If you already have a large amount of loan data you could mitigate your losses by backtesting. You could append your new variables to the existing loans and backtest to see if a new risk model would have had more predictive power. This, however, presupposes that you have a large dataset of loans already issued and repaid or not. It also presupposes that you can somehow append the new data – advantage incumbents.
To be successful at either approach requires:
1 High levels of conviction – a strong hypothesis that the data you laboured to collect may actually be legal and predictive.
2 Real analytical chops – you have the capabilities, expertise and technology to find a signal in the data.
3 Existing loan data – you have something to backtest against.
4 Deep pockets – you have enough dry powder to run live experiments and sustain losses.
5 Patience – you have enough time, and money, to watch your loans default, and sufficient wisdom to learn from it.
Items 1 and 2 may explain why we are not seeing traditional incumbents tackling this. Items 3, 4 and 5 may explain why we are not seeing VC funded startups winning in this space.
What is inside the box?
The third structural impediment has to do with transparency.

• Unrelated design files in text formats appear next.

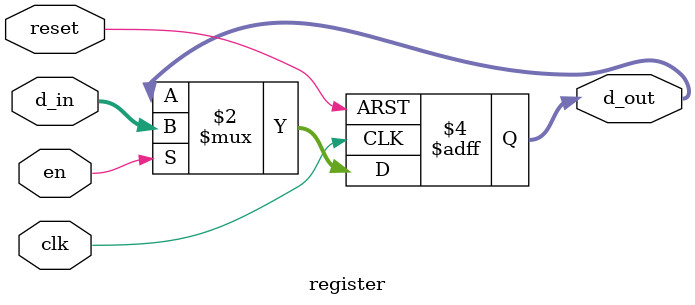
<source format=v>
module register (
	input reset,
	input clk,
	input [15:0] d_in,
	input en,
	output reg [15:0] d_out 
);

	always @(posedge clk or posedge reset) begin
        if (reset) begin
            d_out <= 16'h1234;       // Reset register value to 0
        end 
        else if (en) begin
            d_out <= d_in;        // Update register value when enable is high
        end
    end

endmodule

</source>
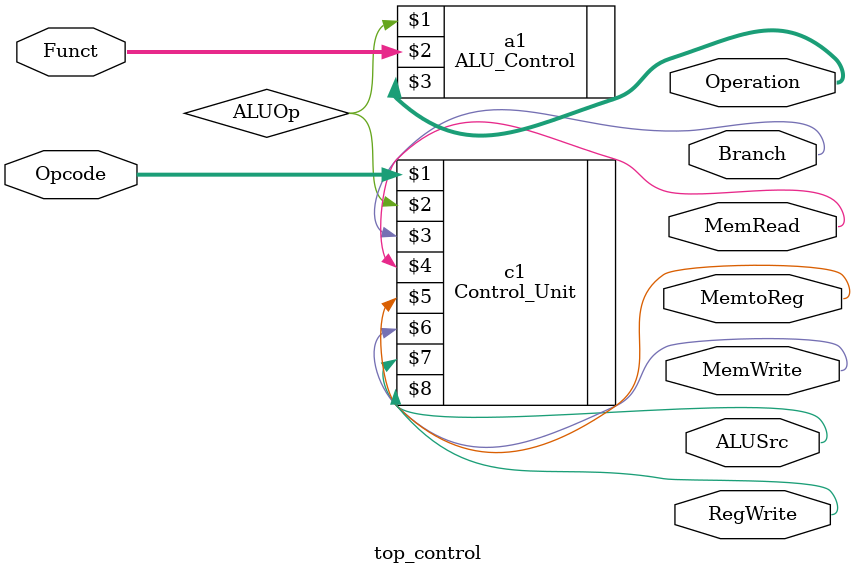
<source format=v>
`timescale 1ns / 1ps

module top_control(
    input [6:0] Opcode,
    input [3:0] Funct,
    output Branch, MemRead, MemtoReg, MemWrite, ALUSrc, RegWrite,
    output [3:0] Operation
    );
    Control_Unit c1 (Opcode, ALUOp, Branch, MemRead, MemtoReg, MemWrite, ALUSrc, RegWrite);
    ALU_Control a1(ALUOp, Funct, Operation);
endmodule

</source>
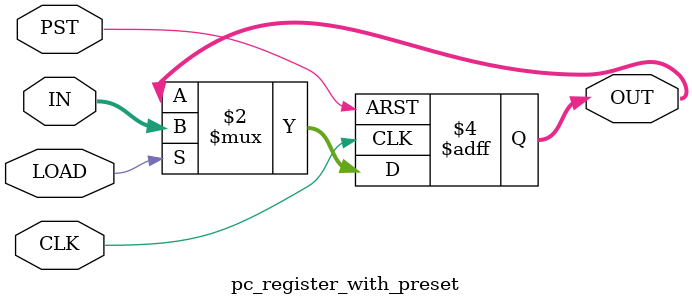
<source format=v>
module pc_register_with_preset (
  input wire[63:0] IN,
  output reg[63:0] OUT,
  input PST,
  input wire LOAD,
  input wire CLK
);

  always @(posedge CLK or posedge PST) begin
    if (PST)
      OUT <= {{62{1'b1}}, 2'b00}; // -4
    else if (LOAD)
      OUT <= IN;
  end

endmodule
</source>
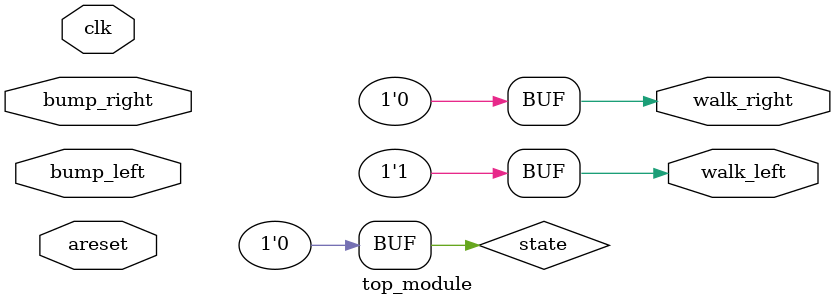
<source format=sv>
module top_module (
    input clk,
    input areset,
    input bump_left,
    input bump_right,
    output reg walk_left,
    output reg walk_right
);

// Parameters for the two states
parameter WL = 1'd0;
parameter WR = 1'd1;

// Register to hold the current state
reg state;

// Combinational logic to determine the next state
always @(*) begin
    case (state)
        WL: begin
            if (bump_left) begin
                state = WR;
            end else begin
                state = WL;
            end
        end
        WR: begin
            if (bump_right) begin
                state = WL;
            end else begin
                state = WR;
            end
        end
        default: begin
            state = WL;
        end
    endcase
end

// Sequential logic to update the state on the rising edge of the clock
// and reset the state to the initial state on the rising edge of the reset signal
always @(posedge clk or posedge areset) begin
    if (areset) begin
        state <= WL;
    end else begin
        state <= state;
    end
end

// Assign the walk_left and walk_right outputs based on the current state
always @(*) begin
    if (state == WL) begin
        walk_left = 1'b1;
        walk_right = 1'b0;
    end else begin
        walk_left = 1'b0;
        walk_right = 1'b1;
    end
end

endmodule

</source>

Machine learning technology has the promise to deliver enhanced predictive value to lending models that should easily surpass that of traditional logistical regression models. However, these new models and the underlying techniques must be explainable to regulators. If machine learning delivers highly predictive insights but regulators cannot understand what is happening inside the “black box”, we will be at a standstill.
This is a solvable problem but it will take time. Technologists and data scientists must strive to make models that are easily understood and accessible. In parallel, regulators must evolve and build their own teams of data scientists who can scrutinise and manage the risk stemming from machine learning-based underwriting.
Here incumbents may have the slightest edge, only in that they have built an expertise out of explaining things to regulators.
I am convinced that, at its core, finance has unlimited potential to be a transformative force for good. On a daily basis, this is in large part what gets me out of bed. When it comes to lending, banks have a unique opportunity and responsibility to transform the way risk is assessed for the underbanked. The impact of new risk models for consumer lending alone could bring millions into the financial mainstream, and have a huge impact on social mobility globally. Let’s get to work.